TITANS #25 page 2 & 3. Image courtesy of DC Entertainment.

I think my biggest complaint about TITANS #25 stems from the characterization. The major character moments fly by far too fast for my taste. Raven realizes her powers are gone, but she barely has any time to grieve in the midst of the battle. Nightwing and Miss Martian spend the entire issue working through their problems, yes. However, despite the fact that they come to a place of understanding, I felt that we got to the resolution too fast. Also, Donna’s section felt so plot-heavy that we barely got to explore her character at all.
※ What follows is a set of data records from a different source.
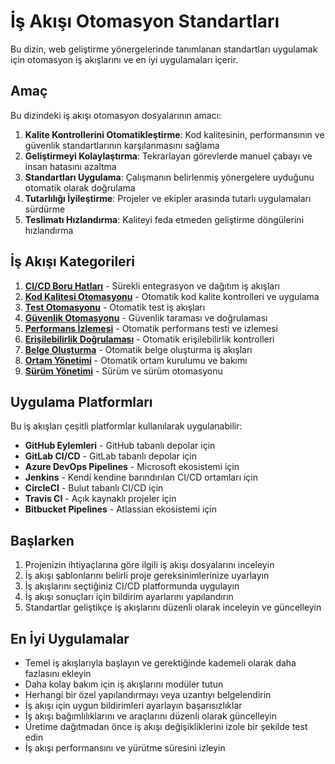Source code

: # İş Akışı Otomasyon Standartları 

Bu dizin, web geliştirme yönergelerinde tanımlanan standartları uygulamak için otomasyon iş akışlarını ve en iyi uygulamaları içerir. 

## Amaç 

Bu dizindeki iş akışı otomasyon dosyalarının amacı: 

1. **Kalite Kontrollerini Otomatikleştirme**: Kod kalitesinin, performansının ve güvenlik standartlarının karşılanmasını sağlama 
2. **Geliştirmeyi Kolaylaştırma**: Tekrarlayan görevlerde manuel çabayı ve insan hatasını azaltma 
3. **Standartları Uygulama**: Çalışmanın belirlenmiş yönergelere uyduğunu otomatik olarak doğrulama 
4. **Tutarlılığı İyileştirme**: Projeler ve ekipler arasında tutarlı uygulamaları sürdürme 
5. **Teslimatı Hızlandırma**: Kaliteyi feda etmeden geliştirme döngülerini hızlandırma 

## İş Akışı Kategorileri 

1. [**CI/CD Boru Hatları**](ci-cd-pipelines.md) - Sürekli entegrasyon ve dağıtım iş akışları 
2. [**Kod Kalitesi Otomasyonu**](code-quality-automation.md) - Otomatik kod kalite kontrolleri ve uygulama 
3. [**Test Otomasyonu**](testing-automation.md) - Otomatik test iş akışları 
4. [**Güvenlik Otomasyonu**](security-automation.md) - Güvenlik taraması ve doğrulaması 
5. [**Performans İzlemesi**](performance-monitoring.md) - Otomatik performans testi ve izlemesi 
6. [**Erişilebilirlik Doğrulaması**](accessibility-validation.md) - Otomatik erişilebilirlik kontrolleri 
7. [**Belge Oluşturma**](documentation-generation.md) - Otomatik belge oluşturma iş akışları 
8. [**Ortam Yönetimi**](environment-management.md) - Otomatik ortam kurulumu ve bakımı 
9. [**Sürüm Yönetimi**](release-management.md) - Sürüm ve sürüm otomasyonu 

## Uygulama Platformları 

Bu iş akışları çeşitli platformlar kullanılarak uygulanabilir: 

- **GitHub Eylemleri** - GitHub tabanlı depolar için 
- **GitLab CI/CD** - GitLab tabanlı depolar için
- **Azure DevOps Pipelines** - Microsoft ekosistemi için
- **Jenkins** - Kendi kendine barındırılan CI/CD ortamları için
- **CircleCI** - Bulut tabanlı CI/CD için
- **Travis CI** - Açık kaynaklı projeler için
- **Bitbucket Pipelines** - Atlassian ekosistemi için

## Başlarken

1. Projenizin ihtiyaçlarına göre ilgili iş akışı dosyalarını inceleyin
2. İş akışı şablonlarını belirli proje gereksinimlerinize uyarlayın
3. İş akışlarını seçtiğiniz CI/CD platformunda uygulayın
4. İş akışı sonuçları için bildirim ayarlarını yapılandırın
5. Standartlar geliştikçe iş akışlarını düzenli olarak inceleyin ve güncelleyin

## En İyi Uygulamalar

- Temel iş akışlarıyla başlayın ve gerektiğinde kademeli olarak daha fazlasını ekleyin
- Daha kolay bakım için iş akışlarını modüler tutun
- Herhangi bir özel yapılandırmayı veya uzantıyı belgelendirin
- İş akışı için uygun bildirimleri ayarlayın başarısızlıklar 
- İş akışı bağımlılıklarını ve araçlarını düzenli olarak güncelleyin 
- Üretime dağıtmadan önce iş akışı değişikliklerini izole bir şekilde test edin 
- İş akışı performansını ve yürütme süresini izleyin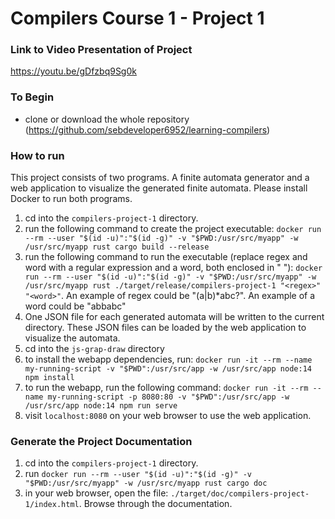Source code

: # Compilers Course 1 - Project 1

### Link to Video Presentation of Project

<https://youtu.be/gDfzbq9Sg0k>

### To Begin
- clone or download the whole repository (<https://github.com/sebdeveloper6952/learning-compilers>)

### How to run

This project consists of two programs. A finite automata generator and a web application to visualize the generated finite automata.
Please install Docker to run both programs.

1. cd into the `compilers-project-1` directory.
2. run the following command to create the project executable: `docker run --rm --user "$(id -u)":"$(id -g)" -v "$PWD:/usr/src/myapp" -w /usr/src/myapp rust cargo build --release`
3. run the following command to run the executable (replace regex and word with a regular expression and a word, both enclosed in \" \"): `docker run --rm --user "$(id -u)":"$(id -g)" -v "$PWD:/usr/src/myapp" -w /usr/src/myapp rust ./target/release/compilers-project-1 "<regex>" "<word>"`. An example of regex could be "(a|b)\*abc?". An example of a word could be "abbabc"
4. One JSON file for each generated automata will be written to the current directory. These JSON files can be loaded by the web application to visualize the automata.
5. cd into the `js-grap-draw` directory
6. to install the webapp dependencies, run: `docker run -it --rm --name my-running-script -v "$PWD":/usr/src/app -w /usr/src/app node:14 npm install`
7. to run the webapp, run the following command: `docker run -it --rm --name my-running-script -p 8080:80 -v "$PWD":/usr/src/app -w /usr/src/app node:14 npm run serve`
8. visit `localhost:8080` on your web browser to use the web application.

### Generate the Project Documentation
1. cd into the `compilers-project-1` directory.
1. run `docker run --rm --user "$(id -u)":"$(id -g)" -v "$PWD:/usr/src/myapp" -w /usr/src/myapp rust cargo doc`
2. in your web browser, open the file: `./target/doc/compilers-project-1/index.html`. Browse through the documentation.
With that said, though, I don’t mean to imply that the characterization isn’t good. In fact, compared to most mass market comics out today, it does a really good job handling its many disparate parts. While the plot benefits from the three-way storytelling, the characterization suffers a slight bit. Nevertheless, Abnett still does a fine job with the dialogue and the actual character moments themselves. Raven’s reaction is incredibly believable when she learns about her powers. Abnett doesn’t explore it fully, but the reaction itself deserves some major credit.

I also felt like the conversation between Nightwing and Miss Martian is one of the best I’ve ever seen. It may resolve too fast, but the words said and the way the story focuses on Nightwing’s lack of powers felt very poignant. I really felt like their entire section deserved a comic of its own. Abnett’s talent for dialogue really shines here.

A Trio

TITANS #25 page 4. Image courtesy of DC Entertainment.

TITANS #25 really shines in the art. The series’ last few issues have been drawn by artist Brandon Peterson, who brings his special brand of artistic realism back for this issue. However, unlike installments past, two other artists join him. Peterson largely covers the action-packed battle sequence in this issue, and does a masterful job with the effects. Artist Guillem March tackles the Nightwing section with a similar realism, though one less mired in heavy rendering. This fits perfectly with the subject matter, with Nightwing and Miss Martian looking like March ripped them straight from an old movie. Meanwhile, Denis Medri illustrates Donna’s solo adventure with a more cartoony feel. This is meant as a major compliment, especially considering that her story ties directly into the TEEN TITANS series.

TITANS #25: Final Thoughts

Writer Dan Abnett does something really impressive with TITANS #25. He takes the standalone adventure comic and challenges its tropes. He splits his fan-favorite team into three separate units. Abnett even has to rely on the balancing powers of his trio of star artists. Even with all of this standing against him, he still manages to make this issue a roaring success. Sure, its characterization has its problems, but I can look past them. All-in-all, TITANS #25 felt like a deeply satisfying read, and one that you should be clamoring to put on your shelf!